Xenomai is loaded at this time but not yet used. Linux runs in tickless
highres mode and obviously had programmed the host timer to fire here.
But instead of one timer IRQ (233) + its handling, we see an additional
early shot (about 3 µs too early here - the longer the timer is
programmed in advance, the larger the error gets) before the xntimer
finally expires. But at the same time, /proc/xenomai/latency reports
1000 (1 µs). So there must be more discrepancy between TSC and APIC
timebases, no? Well, nothing critical, but at least suboptimal, maybe
pointing at some hidden minor bug. Once time permits, I will check the
APIC frequency and the delay calculation on my box and compare it to
what Linux uses.

Jan




[-- Attachment #2: OpenPGP digital signature --]
[-- Type: application/pgp-signature, Size: 249 bytes --]

Re: [Xenomai-core] Testing LTTng: first insights

[Jan Kiszka]

Jan Kiszka wrote:
> ...
> Xenomai is loaded at this time but not yet used. Linux runs in tickless
> highres mode and obviously had programmed the host timer to fire here.
> But instead of one timer IRQ (233) + its handling, we see an additional
> early shot (about 3 µs too early here - the longer the timer is
> programmed in advance, the larger the error gets) before the xntimer
> finally expires. But at the same time, /proc/xenomai/latency reports
> 1000 (1 µs). So there must be more discrepancy between TSC and APIC
> timebases, no? Well, nothing critical, but at least suboptimal, maybe
> pointing at some hidden minor bug. Once time permits, I will check the
> APIC frequency and the delay calculation on my box and compare it to
> what Linux uses.

Looks like Xenomai is using an inaccurate APIC frequency (probably since
ages): 10.383 MHz on one of my boxes vs. 10.39591 MHz according to
Linux' calibration ( (1,000,000,000 ns * clock_event_device.mult) >>
clock_event_device.shift ), which is based on the PM-timer. As the real
frequency is higher, the APIC fires earlier than we want to. Consider,
e.g., the 4 ms host tick period => 5 µs too early! This correlates with
my LTTng traces.

I will try to fix this issue by extending the ipipe_request_tickdev
interface so that it returns also the frequency of the requested tick
device - as long as Xenomai 2.4 is not released, such an API breakage
should not cause any hassle IMHO.

(At this chance, I will also try to kill clock_event_device.delta. I
think I have a nicer approach...)

Jan

-- 
Siemens AG, Corporate Technology, CT SE 2
Corporate Competence Center Embedded Linux

Re: [Xenomai-core] Testing LTTng: first insights

[Philippe Gerum]

Jan Kiszka wrote:
> Jan Kiszka wrote:
>> ...
>> Xenomai is loaded at this time but not yet used. Linux runs in tickless
>> highres mode and obviously had programmed the host timer to fire here.

**Problems to solve**
**1)** From the Xenomai thread, output the stretch from "Looks like Xenomai" through "my LTTng traces." verbatim.
**2)** List every distinct identifier in the Xenomai thread that contains an underscore.

(Records in a dataset)
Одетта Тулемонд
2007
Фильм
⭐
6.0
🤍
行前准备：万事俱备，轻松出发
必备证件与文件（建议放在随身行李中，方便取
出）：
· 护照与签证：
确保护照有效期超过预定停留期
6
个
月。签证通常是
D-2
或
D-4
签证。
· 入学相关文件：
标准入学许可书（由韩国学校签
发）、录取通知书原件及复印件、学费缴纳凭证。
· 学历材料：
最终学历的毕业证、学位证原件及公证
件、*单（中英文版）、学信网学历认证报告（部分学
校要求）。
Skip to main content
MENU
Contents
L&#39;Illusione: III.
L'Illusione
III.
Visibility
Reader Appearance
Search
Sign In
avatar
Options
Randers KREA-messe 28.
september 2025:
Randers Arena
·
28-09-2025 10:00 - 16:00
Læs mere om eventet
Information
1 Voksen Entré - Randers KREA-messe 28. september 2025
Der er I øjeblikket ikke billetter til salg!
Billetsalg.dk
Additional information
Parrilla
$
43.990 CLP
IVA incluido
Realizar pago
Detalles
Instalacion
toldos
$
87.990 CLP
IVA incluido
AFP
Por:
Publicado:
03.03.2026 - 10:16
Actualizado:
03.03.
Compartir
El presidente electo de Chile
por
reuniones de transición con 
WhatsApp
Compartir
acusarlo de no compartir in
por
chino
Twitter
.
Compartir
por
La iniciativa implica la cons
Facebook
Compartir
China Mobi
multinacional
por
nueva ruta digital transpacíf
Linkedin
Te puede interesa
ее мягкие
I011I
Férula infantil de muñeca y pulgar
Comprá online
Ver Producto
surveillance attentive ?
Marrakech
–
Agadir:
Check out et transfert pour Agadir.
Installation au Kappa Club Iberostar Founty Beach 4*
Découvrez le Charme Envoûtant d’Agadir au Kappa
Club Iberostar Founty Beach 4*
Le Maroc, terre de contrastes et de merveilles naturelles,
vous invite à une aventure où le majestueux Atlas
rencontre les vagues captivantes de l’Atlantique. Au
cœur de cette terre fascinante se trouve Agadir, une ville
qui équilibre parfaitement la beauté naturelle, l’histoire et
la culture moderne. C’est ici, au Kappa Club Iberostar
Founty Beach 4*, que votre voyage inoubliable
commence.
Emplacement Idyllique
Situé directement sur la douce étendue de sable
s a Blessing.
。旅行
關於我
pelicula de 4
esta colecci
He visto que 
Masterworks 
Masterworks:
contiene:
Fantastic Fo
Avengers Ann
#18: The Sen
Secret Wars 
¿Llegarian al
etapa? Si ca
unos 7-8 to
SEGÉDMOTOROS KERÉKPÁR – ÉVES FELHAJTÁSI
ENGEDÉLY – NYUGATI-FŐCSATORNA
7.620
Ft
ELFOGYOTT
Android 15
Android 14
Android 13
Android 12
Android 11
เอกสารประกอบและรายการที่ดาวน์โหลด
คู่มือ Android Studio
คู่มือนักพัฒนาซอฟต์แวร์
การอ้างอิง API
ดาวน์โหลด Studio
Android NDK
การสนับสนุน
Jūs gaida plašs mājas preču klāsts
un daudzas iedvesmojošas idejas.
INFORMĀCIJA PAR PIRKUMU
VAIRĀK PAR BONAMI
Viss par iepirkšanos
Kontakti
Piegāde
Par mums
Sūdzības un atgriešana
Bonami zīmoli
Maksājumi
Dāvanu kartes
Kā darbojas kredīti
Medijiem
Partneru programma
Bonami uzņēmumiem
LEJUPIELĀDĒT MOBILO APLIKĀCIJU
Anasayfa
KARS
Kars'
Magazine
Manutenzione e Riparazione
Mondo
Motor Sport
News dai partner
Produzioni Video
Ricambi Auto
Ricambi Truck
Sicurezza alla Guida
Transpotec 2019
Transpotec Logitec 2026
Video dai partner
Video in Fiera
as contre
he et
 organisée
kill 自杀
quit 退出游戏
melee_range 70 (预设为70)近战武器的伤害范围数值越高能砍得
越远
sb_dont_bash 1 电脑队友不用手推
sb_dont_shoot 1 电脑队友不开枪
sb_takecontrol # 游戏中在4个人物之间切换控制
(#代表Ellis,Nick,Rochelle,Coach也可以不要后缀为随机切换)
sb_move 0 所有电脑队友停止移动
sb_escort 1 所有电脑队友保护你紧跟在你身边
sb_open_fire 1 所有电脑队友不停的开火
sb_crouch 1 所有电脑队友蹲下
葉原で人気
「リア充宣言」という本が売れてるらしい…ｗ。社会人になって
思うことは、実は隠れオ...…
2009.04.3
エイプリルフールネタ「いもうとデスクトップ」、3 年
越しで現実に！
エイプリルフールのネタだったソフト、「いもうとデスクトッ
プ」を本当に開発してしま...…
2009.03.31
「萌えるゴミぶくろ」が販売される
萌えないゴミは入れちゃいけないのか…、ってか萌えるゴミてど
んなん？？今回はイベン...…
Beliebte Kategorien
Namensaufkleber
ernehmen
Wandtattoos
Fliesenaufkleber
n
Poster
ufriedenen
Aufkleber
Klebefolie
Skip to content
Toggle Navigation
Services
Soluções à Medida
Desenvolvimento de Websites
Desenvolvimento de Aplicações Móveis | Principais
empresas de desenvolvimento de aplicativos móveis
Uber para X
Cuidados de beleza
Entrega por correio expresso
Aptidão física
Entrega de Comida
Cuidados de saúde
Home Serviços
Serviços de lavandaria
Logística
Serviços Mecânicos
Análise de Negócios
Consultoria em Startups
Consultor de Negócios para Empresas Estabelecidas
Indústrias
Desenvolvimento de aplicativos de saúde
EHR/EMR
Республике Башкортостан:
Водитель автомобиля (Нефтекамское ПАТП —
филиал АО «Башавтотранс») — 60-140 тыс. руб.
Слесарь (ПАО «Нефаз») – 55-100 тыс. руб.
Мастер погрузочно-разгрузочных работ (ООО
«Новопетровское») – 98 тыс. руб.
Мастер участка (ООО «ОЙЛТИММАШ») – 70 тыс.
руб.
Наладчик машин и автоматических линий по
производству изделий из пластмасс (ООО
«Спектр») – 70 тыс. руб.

**Answers below**
**1)**
Looks like Xenomai is using an inaccurate APIC frequency (probably since
ages): 10.383 MHz on one of my boxes vs. 10.39591 MHz according to
Linux' calibration ( (1,000,000,000 ns * clock_event_device.mult) >>
clock_event_device.shift ), which is based on the PM-timer. As the real
frequency is higher, the APIC fires earlier than we want to. Consider,
e.g., the 4 ms host tick period => 5 µs too early! This correlates with
my LTTng traces.

**2)**
clock_event_device.mult
clock_event_device.shift
ipipe_request_tickdev
clock_event_device.delta